ESTRATTO FORNITO:
* * * *
Urbanistica in Italia

vicende urbanistiche in Italia
Voce principale: Urbanistica.

L'urbanistica in Italia è la storia e la disciplina dell'urbanistica sviluppatasi nella penisola italiana.

Palmanova, in Friuli, progettata dagli architetti della Repubblica di Venezia nel 1593.

Storia modifica

Nella penisola italiana lo sviluppo urbanistico ha sempre ricevuto grande attenzione a partire nell'Italia comunale del medioevo e soprattutto nel rinascimento; l'impronta dell'urbanistica rinascimentale plasmò molte città italiane, come le opere dell'urbanistica a Roma prima del 1870. Dopo la realizzazione dell'unità d'Italia una delle prime fonti in tema fu la legge 25 giugno 1865, n. 2359, ma diviene una disciplina riconosciuta ufficialmente negli anni 1930 con il razionalismo italiano e le nuove città di fondazione ad opera del regime fascista, alcune anche di alto livello urbanistico ed architettonico, come Portolago e Sabaudia.

Durante la seconda guerra mondiale viene emanata la legge 17 agosto 1942, n. 1150 che dettò disposizioni di coordinamento urbanistico territoriale. A partire dal secondo dopoguerra in Italia si verificò una espansione vertiginosa del boom edilizio, che generò un'incontrollata speculazione edilizia, inoltre tra gli anni '60 e '90 vennero emanate una serie di norme: tra le più importanti vi furono la legge legge 18 aprile 1962, n. 167 che introdusse i piani di edilizia economia popolare e la legge 28 gennaio 1977, n. 10, ma complessivamente i governi succedutisi non riuscirono a portare avanti una riforma urbanistica organica e complessiva; venne tuttavia rivista la disciplina di alcuni vincoli e l'introduzione di altri come nel caso della legge Galasso nel 1985; infine la normativa venne unificata nel testo unico dell'edilizia del 2001.
* * * *
CONSEGNA DELL'ESERCIZIO: Nell'estratto sull'urbanistica in Italia, quale legge emanata durante la seconda guerra mondiale dettò disposizioni di coordinamento urbanistico territoriale?
* * * *
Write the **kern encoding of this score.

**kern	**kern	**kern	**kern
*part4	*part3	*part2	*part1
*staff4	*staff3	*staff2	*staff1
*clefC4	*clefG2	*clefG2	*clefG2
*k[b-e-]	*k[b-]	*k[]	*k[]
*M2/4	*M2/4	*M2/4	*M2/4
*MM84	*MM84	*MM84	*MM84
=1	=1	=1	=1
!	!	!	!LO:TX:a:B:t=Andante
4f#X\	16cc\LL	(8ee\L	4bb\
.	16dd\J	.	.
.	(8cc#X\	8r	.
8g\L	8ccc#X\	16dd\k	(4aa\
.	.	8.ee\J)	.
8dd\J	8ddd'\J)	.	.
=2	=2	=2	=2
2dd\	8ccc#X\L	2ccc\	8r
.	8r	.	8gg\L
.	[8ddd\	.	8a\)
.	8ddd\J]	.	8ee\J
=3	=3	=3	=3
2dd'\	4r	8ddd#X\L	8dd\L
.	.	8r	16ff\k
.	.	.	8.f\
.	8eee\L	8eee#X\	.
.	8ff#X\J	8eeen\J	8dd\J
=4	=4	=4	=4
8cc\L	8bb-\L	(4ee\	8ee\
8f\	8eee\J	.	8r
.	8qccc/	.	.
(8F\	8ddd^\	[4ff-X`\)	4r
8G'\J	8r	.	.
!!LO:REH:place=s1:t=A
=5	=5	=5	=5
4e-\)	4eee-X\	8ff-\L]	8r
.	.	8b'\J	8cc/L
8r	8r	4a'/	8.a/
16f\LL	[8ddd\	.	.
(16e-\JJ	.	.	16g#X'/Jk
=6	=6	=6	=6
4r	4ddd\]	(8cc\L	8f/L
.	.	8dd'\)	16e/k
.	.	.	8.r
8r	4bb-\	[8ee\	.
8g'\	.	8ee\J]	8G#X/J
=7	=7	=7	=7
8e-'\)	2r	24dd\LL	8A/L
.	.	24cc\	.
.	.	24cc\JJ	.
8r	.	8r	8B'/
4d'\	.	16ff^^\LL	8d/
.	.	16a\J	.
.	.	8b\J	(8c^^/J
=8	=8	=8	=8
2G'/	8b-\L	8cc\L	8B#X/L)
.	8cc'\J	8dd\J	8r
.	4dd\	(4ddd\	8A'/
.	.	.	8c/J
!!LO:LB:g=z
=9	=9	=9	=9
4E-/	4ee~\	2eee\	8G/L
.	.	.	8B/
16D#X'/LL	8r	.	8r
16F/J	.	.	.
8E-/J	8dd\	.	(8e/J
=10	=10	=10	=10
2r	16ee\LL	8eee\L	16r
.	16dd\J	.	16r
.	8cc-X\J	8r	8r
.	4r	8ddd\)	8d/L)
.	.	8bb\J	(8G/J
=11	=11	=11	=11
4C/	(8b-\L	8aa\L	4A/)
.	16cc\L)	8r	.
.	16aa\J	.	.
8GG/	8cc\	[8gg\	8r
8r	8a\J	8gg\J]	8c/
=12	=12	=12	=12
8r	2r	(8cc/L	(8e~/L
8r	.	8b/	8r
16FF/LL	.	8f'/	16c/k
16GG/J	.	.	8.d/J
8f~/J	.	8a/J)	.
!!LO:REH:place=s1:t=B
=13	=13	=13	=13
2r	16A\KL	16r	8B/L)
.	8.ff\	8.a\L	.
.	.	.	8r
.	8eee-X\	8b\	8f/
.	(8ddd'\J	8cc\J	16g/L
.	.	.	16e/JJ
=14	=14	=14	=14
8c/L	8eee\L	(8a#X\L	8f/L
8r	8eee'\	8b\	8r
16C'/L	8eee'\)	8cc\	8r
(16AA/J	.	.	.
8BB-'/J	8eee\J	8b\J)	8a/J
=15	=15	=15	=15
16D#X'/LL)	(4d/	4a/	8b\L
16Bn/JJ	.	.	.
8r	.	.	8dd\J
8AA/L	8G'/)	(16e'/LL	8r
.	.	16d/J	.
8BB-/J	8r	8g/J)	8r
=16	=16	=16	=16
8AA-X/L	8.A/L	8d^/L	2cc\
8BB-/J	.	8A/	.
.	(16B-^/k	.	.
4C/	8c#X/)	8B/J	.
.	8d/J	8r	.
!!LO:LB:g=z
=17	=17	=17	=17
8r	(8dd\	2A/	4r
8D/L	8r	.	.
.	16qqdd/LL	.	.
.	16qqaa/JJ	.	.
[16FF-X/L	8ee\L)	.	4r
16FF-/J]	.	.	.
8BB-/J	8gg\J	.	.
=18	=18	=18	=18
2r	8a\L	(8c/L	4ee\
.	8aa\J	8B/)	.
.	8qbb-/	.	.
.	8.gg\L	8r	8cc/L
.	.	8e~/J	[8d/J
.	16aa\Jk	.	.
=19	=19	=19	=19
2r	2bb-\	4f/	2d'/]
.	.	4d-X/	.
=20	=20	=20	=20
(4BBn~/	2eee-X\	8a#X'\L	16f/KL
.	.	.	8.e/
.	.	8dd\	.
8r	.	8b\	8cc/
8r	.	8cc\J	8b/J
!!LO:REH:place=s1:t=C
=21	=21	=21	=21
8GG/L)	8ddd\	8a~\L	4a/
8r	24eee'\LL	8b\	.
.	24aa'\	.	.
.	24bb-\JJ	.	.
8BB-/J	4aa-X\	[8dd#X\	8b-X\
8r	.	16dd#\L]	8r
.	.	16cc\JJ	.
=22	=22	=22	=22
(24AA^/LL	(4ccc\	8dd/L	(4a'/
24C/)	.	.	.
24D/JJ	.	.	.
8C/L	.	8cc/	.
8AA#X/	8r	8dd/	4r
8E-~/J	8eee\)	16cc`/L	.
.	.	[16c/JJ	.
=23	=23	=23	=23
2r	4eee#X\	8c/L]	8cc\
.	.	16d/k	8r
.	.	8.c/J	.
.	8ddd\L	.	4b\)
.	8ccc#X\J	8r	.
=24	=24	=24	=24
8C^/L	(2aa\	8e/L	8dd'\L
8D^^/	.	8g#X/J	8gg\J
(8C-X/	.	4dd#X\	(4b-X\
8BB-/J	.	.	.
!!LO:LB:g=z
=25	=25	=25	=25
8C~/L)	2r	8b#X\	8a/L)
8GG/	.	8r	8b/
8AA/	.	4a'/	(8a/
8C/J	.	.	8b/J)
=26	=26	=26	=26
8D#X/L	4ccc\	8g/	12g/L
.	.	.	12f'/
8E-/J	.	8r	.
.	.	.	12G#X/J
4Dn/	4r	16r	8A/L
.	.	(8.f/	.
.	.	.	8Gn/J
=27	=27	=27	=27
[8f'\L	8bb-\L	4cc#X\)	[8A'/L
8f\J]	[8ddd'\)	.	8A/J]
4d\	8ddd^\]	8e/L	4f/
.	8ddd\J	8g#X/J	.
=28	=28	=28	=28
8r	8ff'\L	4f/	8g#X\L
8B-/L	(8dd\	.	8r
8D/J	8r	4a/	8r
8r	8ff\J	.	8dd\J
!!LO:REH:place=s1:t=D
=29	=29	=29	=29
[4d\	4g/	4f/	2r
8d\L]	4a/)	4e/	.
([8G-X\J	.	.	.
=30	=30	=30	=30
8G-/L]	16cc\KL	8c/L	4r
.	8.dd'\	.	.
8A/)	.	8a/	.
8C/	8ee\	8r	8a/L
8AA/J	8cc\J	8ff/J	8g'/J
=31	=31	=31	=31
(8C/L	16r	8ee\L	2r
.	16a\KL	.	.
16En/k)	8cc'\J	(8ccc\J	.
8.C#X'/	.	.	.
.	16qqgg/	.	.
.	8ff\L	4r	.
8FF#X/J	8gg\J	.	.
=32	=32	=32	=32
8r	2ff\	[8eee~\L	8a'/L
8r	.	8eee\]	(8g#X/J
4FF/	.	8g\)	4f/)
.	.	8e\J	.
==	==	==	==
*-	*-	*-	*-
* * * *
SOLUZIONE DEL PROBLEMA: La legge 17 agosto 1942, n. 1150.